Seitenauszug:
"""

Interview vom 11. August 2025 mit Taras Bilous, Redaktor des ukrainischen linken Onlinemediums Spilne und seit März 2022 Angehöriger der ukrainischen Armee.
Archipel: Bereust Du, Soldat geworden zu sein?
Taras Bilous: Nein, ich bereue es nicht. Allerdings wusste ich damals, vor dreieinhalb Jahren, fast nichts von der Armee. Ab dem Moment, wo Du der Armee angehörst, ist Deine Freiheit sehr eingeschränkt. Du hast kaum Wahlmöglichkeiten, was Du in der Armee tun willst. Aber es gibt diese seltenen Gelegenheiten, wo Du plötzlich eine Wahl treffen kannst. Einige meiner Entscheidungen habe ich später bereut. Wenn ich damals soviel gewusst hätte wie ich jetzt weiss, dann wäre mein Weg in der Armee sicher ein ganz anderer gewesen.
Welche Funktion hast Du derzeit?
Jetzt bin ich Drohnenoperator, ich erkunde die Stellungen und Bewegungen des Feindes.
Du bist einer der wenigen linken ukrainischen Autoren, die international bekannt sind. Ja, das stimmt, aber eigentlich erst seit Beginn des Kriegs 2022, ich habe damals mehrere Texte in ausländischen Medien veröffentlicht. Davor habe ich fast ausschliesslich für Ukrainer und Ukrainerinnen publiziert.
Was macht der Krieg mit den verschiedenen linken, emanzipatorischen Bewegungen in der Ukraine?

"""

Erforderliche Handlung 1: Übertrage alle Zeilen der Datensätze in Block 1 in eine JSON-Liste von Zeichenketten, eine Zeichenkette pro Zeile und ohne Leerzeilen. Die Bildmarkierungen lässt du in der Antwort weg.
Der Seitenauszug und die Datensätze sind voneinander unabhängiges Material.

Datensätze dieser Übung:

"""

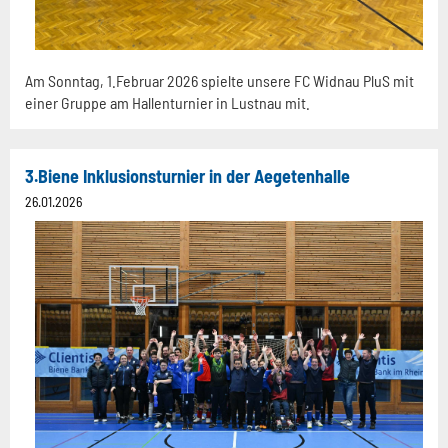
Am Sonntag, 1.Februar 2026 spielte unsere FC Widnau PluS mit
einer Gruppe am Hallenturnier in Lustnau mit.
3.Biene Inklusionsturnier in der Aegetenhalle
26.01.2026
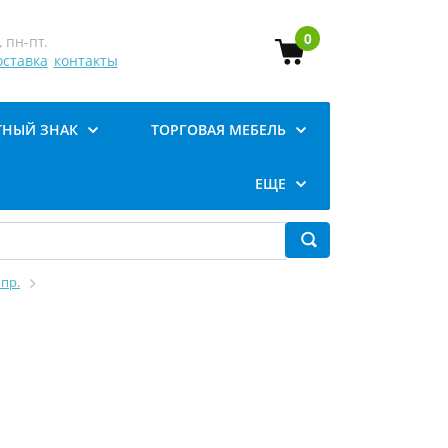
0
 пн-пт.
оставка
контакты
ТНЫЙ ЗНАК
ТОРГОВАЯ МЕБЕЛЬ
ЕЩЕ
пр.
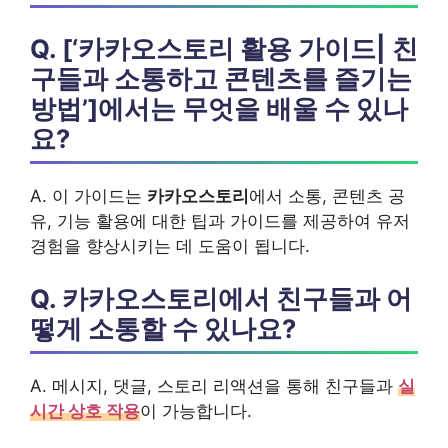
Q. [‘카카오스토리 활용 가이드| 친
구들과 소통하고 콘텐츠를 즐기는
방법’]에서는 무엇을 배울 수 있나
요?
A. 이 가이드는
카카오스토리
에서 소통, 콘텐츠 공
유, 기능 활용에 대한 팁과 가이드를 제공하여 유저
경험을 향상시키는 데 도움이 됩니다.
Q. 카카오스토리에서 친구들과 어
떻게 소통할 수 있나요?
A. 메시지, 댓글, 스토리 리액션을 통해 친구들과
실
시간 상호 작용
이 가능합니다.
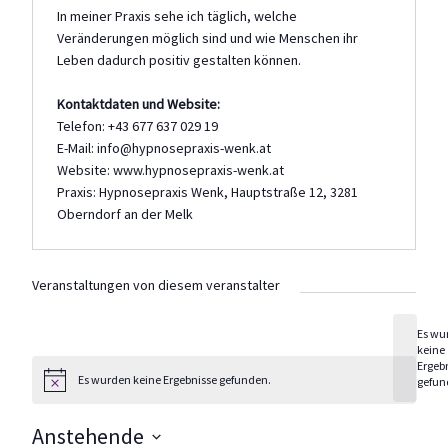
In meiner Praxis sehe ich täglich, welche
Veränderungen möglich sind und wie Menschen ihr
Leben dadurch positiv gestalten können.
Kontaktdaten und Website:
Telefon:
+43 677 637 029 19
E-Mail:
info@hypnosepraxis-wenk.at
Website:
www.hypnosepraxis-wenk.at
Praxis: Hypnosepraxis Wenk, Hauptstraße 12, 3281
Oberndorf an der Melk
Veranstaltungen von diesem veranstalter
Es wu
keine
Hinweis
Ergeb
Es wurden keine Ergebnisse gefunden.
gefun
Hinweis
Anstehende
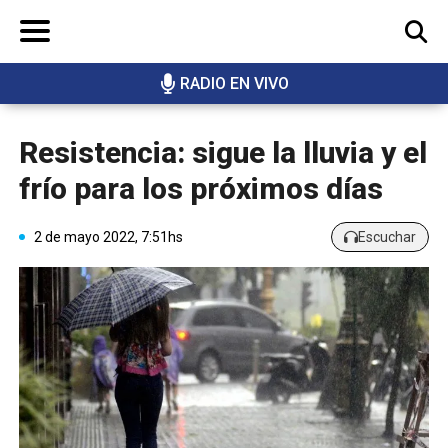
RADIO EN VIVO
BUSCAR
Resistencia: sigue la lluvia y el
frío para los próximos días
2 de mayo 2022, 7:51hs
Escuchar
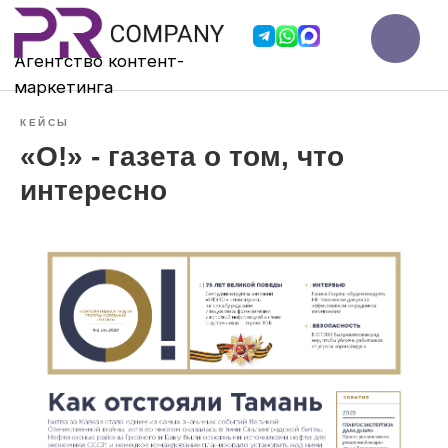
Агентство контент-
мар
кетинга
КЕЙСЫ
«О!» - газета о том, что
интересно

"""

Erforderliche Handlung 2: Seit wann gehört Taras Bilous laut dem Seitenauszug der ukrainischen Armee an?

Endgültige Antwort 1:
[
  "Am Sonntag, 1.Februar 2026 spielte unsere FC Widnau PluS mit",
  "einer Gruppe am Hallenturnier in Lustnau mit.",
  "3.Biene Inklusionsturnier in der Aegetenhalle",
  "26.01.2026",
  "0",
  " пн-пт.",
  "оставка",
  "контакты",
  "ТНЫЙ ЗНАК",
  "ТОРГОВАЯ МЕБЕЛЬ",
  "ЕЩЕ",
  "пр.",
  "Q. [‘카카오스토리 활용 가이드| 친",
  "구들과 소통하고 콘텐츠를 즐기는",
  "방법’]에서는 무엇을 배울 수 있나",
  "요?",
  "A. 이 가이드는",
  "카카오스토리",
  "에서 소통, 콘텐츠 공",
  "유, 기능 활용에 대한 팁과 가이드를 제공하여 유저",
  "경험을 향상시키는 데 도움이 됩니다.",
  "Q. 카카오스토리에서 친구들과 어",
  "떻게 소통할 수 있나요?",
  "A. 메시지, 댓글, 스토리 리액션을 통해 친구들과",
  "실",
  "시간 상호 작용",
  "이 가능합니다.",
  "In meiner Praxis sehe ich täglich, welche",
  "Veränderungen möglich sind und wie Menschen ihr",
  "Leben dadurch positiv gestalten können.",
  "Kontaktdaten und Website:",
  "Telefon:",
  "+43 677 637 029 19",
  "E-Mail:",
  "info@hypnosepraxis-wenk.at",
  "Website:",
  "www.hypnosepraxis-wenk.at",
  "Praxis: Hypnosepraxis Wenk, Hauptstraße 12, 3281",
  "Oberndorf an der Melk",
  "Veranstaltungen von diesem veranstalter",
  "Es wu",
  "keine",
  "Hinweis",
  "Ergeb",
  "Es wurden keine Ergebnisse gefunden.",
  "gefun",
  "Hinweis",
  "Anstehende",
  "RADIO EN VIVO",
  "BUSCAR",
  "Resistencia: sigue la lluvia y el",
  "frío para los próximos días",
  "2 de mayo 2022, 7:51hs",
  "Escuchar",
  "Агентство контент-",
  "мар",
  "кетинга",
  "КЕЙСЫ",
  "«О!» - газета о том, что",
  "интересно"
]

Endgültige Antwort 2: Seit März 2022.